Thirdly, one of the major contributors to the high constraint violation rate of the level-1 policy when operating in the mixed traffic environment is its high frequency of lane changes. Two problematic scenarios related to lane changes have been identified in [26]. The first case involves a scenario where the ego vehicle originally driving in the right (or left) lane and another vehicle originally driving in the left (or right) lane in an almost parallel longitudinal position with the ego vehicle simultaneously start to perform lane changes to the middle and lead to a side collision between them. The second case involves a scenario where the ego vehicle starts to change lanes trying to overtake a vehicle in its front, but at the same time, the preceding vehicle also starts to change lanes in the same direction (e.g., trying to overtake another vehicle) and blocks the ego vehicle’s overtaking. Since the level-1 policy is trained using an environment consisting of only level-0 vehicles that do not change lanes, these two “unrare-in-reality” scenarios have never occurred during the RL training. Consequently, the level-1 policy fails to learn to avoid such scenarios. We have identified all constraint violation cases in the Level-1 vs. Mix data that belong to these two scenarios and computed the constraint violation rate after filtering out these cases. The result is plotted in Fig. 5, called Level-1 versus Mix w/ filter. It can be seen that the constraint violation rate of the level-1 policy after this filtering is significantly reduced.

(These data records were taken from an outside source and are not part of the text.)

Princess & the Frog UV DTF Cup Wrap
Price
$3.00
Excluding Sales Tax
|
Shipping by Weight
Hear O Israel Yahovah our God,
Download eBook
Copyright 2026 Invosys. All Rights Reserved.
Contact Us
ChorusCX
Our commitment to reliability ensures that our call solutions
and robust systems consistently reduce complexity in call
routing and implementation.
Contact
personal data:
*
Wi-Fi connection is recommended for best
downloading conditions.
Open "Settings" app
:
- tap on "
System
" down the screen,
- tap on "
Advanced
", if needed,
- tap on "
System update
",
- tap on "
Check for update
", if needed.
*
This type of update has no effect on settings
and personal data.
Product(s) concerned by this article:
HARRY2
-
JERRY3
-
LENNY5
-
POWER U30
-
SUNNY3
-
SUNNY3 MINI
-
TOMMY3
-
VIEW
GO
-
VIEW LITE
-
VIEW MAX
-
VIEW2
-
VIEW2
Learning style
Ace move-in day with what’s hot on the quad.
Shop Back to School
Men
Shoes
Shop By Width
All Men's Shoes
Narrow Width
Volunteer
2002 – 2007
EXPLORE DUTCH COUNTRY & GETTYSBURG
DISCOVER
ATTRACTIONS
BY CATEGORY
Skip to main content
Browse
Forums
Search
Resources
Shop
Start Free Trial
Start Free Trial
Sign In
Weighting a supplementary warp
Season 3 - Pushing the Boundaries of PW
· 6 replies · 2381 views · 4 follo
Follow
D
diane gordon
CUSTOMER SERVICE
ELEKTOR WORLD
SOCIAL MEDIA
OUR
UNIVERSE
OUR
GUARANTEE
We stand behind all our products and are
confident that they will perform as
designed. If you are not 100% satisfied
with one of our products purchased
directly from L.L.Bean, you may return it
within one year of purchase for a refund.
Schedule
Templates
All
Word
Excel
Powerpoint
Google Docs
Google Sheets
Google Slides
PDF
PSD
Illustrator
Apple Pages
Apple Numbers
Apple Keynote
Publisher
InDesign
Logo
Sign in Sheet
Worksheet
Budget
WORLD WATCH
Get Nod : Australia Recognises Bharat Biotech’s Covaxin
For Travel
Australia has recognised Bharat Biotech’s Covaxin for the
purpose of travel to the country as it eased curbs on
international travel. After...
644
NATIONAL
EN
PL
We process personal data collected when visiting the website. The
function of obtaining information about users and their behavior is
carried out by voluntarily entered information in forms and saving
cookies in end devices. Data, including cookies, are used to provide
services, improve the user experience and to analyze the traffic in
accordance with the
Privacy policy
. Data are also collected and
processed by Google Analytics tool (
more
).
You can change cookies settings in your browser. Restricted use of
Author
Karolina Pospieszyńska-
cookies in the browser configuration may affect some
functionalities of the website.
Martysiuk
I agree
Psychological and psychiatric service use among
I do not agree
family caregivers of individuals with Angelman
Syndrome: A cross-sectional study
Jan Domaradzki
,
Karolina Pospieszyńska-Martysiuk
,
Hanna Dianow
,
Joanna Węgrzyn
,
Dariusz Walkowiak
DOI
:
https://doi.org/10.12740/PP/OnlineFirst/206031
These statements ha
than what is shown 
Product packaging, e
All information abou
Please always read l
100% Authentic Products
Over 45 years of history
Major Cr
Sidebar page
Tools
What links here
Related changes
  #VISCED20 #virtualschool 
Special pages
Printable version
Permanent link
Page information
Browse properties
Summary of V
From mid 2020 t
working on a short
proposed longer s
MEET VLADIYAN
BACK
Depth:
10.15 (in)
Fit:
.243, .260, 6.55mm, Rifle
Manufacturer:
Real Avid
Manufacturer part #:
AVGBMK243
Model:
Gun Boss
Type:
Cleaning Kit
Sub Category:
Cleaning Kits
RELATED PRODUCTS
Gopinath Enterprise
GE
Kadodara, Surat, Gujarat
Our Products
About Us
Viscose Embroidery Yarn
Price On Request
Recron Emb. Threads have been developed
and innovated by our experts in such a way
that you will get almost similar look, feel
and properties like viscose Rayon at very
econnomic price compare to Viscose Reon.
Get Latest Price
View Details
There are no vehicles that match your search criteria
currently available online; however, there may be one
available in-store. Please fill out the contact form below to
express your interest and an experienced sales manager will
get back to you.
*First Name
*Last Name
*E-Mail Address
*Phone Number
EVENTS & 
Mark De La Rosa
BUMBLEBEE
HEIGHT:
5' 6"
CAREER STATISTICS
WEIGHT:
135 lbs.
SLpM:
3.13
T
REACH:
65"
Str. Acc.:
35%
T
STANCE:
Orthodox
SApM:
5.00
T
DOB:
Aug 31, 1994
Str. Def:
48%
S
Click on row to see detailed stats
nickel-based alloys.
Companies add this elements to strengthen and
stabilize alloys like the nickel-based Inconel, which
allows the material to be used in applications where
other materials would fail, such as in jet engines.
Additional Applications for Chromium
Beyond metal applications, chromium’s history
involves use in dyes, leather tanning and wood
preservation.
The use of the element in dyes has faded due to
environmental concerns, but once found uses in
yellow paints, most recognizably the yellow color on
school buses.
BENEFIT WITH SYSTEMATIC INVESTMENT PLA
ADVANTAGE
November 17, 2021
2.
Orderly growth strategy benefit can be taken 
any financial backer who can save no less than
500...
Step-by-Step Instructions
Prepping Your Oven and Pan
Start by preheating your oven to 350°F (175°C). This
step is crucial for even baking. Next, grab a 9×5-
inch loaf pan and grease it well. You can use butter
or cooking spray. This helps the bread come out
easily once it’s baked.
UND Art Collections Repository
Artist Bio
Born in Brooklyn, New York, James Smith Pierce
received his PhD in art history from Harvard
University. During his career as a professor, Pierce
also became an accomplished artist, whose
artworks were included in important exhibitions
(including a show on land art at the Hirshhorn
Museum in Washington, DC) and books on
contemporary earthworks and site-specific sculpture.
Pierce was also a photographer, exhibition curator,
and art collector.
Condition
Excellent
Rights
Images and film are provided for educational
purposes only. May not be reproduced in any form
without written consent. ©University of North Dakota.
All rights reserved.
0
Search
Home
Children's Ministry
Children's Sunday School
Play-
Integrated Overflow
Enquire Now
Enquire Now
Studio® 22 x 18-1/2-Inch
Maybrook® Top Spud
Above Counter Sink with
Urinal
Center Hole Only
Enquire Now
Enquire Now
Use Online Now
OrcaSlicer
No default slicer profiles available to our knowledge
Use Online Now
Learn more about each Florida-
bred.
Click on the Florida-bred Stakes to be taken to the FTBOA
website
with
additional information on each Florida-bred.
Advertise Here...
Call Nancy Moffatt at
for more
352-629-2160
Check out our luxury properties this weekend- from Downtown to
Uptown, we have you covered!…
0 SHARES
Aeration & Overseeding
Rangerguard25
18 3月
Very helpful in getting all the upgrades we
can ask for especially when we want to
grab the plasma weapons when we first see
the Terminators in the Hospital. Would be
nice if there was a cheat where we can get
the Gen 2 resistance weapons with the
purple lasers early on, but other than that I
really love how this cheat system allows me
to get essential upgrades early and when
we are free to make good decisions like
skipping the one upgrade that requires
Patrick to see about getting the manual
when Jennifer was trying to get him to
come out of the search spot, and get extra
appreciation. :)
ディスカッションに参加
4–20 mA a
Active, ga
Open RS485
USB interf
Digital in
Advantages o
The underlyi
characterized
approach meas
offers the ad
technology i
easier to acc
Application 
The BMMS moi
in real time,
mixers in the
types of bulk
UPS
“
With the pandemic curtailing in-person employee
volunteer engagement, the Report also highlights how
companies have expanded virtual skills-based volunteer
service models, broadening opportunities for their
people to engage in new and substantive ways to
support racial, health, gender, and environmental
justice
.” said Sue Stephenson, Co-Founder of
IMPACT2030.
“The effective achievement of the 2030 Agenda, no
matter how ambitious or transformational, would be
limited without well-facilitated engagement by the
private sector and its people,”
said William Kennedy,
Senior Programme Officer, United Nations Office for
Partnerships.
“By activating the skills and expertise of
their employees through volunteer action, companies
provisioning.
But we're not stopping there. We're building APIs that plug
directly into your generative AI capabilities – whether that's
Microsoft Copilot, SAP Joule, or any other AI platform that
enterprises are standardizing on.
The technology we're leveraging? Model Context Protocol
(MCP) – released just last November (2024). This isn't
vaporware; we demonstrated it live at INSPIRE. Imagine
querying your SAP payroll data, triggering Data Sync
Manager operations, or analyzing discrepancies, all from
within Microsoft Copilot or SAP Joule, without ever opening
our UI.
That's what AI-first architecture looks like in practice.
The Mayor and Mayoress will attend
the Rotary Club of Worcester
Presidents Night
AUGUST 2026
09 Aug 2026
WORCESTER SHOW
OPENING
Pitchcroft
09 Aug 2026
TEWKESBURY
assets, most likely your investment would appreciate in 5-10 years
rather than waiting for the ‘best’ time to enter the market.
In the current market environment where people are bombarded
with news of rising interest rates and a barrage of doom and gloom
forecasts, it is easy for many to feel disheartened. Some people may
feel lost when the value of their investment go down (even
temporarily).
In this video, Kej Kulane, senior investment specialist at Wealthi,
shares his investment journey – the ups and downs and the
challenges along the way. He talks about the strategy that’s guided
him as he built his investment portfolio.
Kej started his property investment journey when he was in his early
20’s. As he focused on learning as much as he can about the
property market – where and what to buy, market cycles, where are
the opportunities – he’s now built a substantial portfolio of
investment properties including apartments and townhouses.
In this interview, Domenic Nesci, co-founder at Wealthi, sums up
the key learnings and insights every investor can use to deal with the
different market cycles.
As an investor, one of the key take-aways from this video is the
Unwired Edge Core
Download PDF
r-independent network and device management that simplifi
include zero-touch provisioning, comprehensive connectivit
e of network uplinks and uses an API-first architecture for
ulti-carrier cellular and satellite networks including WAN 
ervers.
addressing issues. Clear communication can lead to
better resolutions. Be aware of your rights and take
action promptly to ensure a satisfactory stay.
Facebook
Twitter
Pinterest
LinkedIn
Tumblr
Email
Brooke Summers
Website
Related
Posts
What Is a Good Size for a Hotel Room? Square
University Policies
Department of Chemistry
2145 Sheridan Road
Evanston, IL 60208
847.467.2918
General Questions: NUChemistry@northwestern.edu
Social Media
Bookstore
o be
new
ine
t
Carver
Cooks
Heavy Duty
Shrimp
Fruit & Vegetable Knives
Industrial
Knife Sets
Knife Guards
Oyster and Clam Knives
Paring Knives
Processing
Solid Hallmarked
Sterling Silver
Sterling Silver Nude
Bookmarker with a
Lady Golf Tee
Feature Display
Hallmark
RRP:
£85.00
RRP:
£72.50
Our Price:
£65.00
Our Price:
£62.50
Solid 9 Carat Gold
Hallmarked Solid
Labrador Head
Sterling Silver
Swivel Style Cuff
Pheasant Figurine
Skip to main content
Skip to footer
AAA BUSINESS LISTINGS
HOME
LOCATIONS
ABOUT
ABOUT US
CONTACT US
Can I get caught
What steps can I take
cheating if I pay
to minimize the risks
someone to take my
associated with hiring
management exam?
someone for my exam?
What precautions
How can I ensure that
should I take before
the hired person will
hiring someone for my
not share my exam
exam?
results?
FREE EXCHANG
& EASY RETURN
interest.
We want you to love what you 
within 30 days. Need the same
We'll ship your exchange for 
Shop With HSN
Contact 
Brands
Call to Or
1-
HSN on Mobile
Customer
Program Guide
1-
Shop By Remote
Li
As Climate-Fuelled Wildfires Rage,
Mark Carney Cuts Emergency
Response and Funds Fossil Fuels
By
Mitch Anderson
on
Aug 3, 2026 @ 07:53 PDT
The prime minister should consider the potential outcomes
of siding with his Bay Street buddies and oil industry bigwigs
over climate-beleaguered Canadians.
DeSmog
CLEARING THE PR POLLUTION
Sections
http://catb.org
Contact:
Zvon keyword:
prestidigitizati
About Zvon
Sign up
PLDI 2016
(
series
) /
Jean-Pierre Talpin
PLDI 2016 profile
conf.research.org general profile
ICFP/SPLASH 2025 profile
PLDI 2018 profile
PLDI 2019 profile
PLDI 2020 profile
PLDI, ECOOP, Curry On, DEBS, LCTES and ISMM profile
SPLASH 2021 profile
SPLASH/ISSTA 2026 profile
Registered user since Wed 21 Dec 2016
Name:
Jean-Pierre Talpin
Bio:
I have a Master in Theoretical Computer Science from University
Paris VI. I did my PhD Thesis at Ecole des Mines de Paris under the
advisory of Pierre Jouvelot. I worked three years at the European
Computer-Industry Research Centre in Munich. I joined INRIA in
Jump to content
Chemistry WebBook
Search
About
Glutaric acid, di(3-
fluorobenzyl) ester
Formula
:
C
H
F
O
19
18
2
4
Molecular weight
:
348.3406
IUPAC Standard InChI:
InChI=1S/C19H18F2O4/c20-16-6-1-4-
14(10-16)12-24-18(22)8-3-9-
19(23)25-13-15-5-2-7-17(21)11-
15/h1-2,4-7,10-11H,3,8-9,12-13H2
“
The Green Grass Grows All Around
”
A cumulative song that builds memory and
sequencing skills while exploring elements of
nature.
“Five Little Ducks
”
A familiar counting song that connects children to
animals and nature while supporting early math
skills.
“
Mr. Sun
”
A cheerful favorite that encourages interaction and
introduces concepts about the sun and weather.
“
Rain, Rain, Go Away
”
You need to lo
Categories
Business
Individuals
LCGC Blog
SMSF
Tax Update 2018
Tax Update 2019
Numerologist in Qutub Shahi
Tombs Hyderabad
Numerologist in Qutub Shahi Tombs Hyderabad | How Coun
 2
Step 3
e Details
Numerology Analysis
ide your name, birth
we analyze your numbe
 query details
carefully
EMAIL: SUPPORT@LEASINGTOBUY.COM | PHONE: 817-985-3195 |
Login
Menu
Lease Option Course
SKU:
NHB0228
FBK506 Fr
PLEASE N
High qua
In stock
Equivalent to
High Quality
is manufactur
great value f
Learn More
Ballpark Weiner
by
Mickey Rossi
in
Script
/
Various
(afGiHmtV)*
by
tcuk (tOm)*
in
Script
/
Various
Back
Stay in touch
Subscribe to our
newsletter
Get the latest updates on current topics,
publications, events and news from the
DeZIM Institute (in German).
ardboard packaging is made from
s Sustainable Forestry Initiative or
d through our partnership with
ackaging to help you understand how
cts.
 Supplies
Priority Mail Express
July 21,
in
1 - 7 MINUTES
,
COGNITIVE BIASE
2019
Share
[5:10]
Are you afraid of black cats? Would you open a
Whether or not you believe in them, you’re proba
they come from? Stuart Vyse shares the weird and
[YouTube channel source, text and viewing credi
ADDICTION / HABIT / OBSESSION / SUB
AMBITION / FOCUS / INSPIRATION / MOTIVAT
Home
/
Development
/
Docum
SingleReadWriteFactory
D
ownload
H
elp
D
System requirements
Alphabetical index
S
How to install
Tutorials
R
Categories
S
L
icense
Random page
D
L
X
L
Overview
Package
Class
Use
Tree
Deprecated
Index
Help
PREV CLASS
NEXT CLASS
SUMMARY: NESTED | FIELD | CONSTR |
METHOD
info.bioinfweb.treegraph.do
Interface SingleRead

If such an issue happens when developing autonomous vehicle control algorithms, where problematic scenarios can be clearly identified, they can be handled by specific add-on mechanisms. For example, the autonomous vehicle may be commanded to go back to its original lane when either of the above two cases is detected.

6 Conclusions

In this chapter, an autonomous vehicle control policy is developed focusing on energy efficiency optimization while safety, performance, and comfort are balanced. We first discuss the potential of autonomous vehicle (AV) controls for energy-efficient driving and the major challenges to develop such control policies. Then, we show the powertrain model built to capture the energy consumption of a battery electric vehicle (BEV), integrated with the highway traffic simulator consisting of cognitive driver behavioral models based on level-k game theory. An AV control policy is trained by reinforcement learning (RL) for this BEV and compared with two benchmark policies as well as the level-k policies from different evaluation perspectives.

Analysis of the results indicates that the addition of the energy efficiency term in the RL reward function, in addition to the expanded observation space to include the vehicle speed and SOC, is effective in improving the energy efficiency while maintaining low collision rates. Through analysis of the BEV powertrain model, the increase of the energy efficiency represented by MPGe is likely dominated by the reduction of the average vehicle speed that lowers the rolling and aerodynamic resistance. However, this does not make the vehicle always travel at the lower speed limit, which highlights the capability of the RL-based approach that does a good job in balancing travel speeds, safety, and efficiency. The results also imply the potential to further extend and explore the control design in terms of higher computational efficiency and advanced RL algorithms for control performance improvement. In the future, our AV policy may serve as a baseline control strategy for more advanced autonomous driving control development.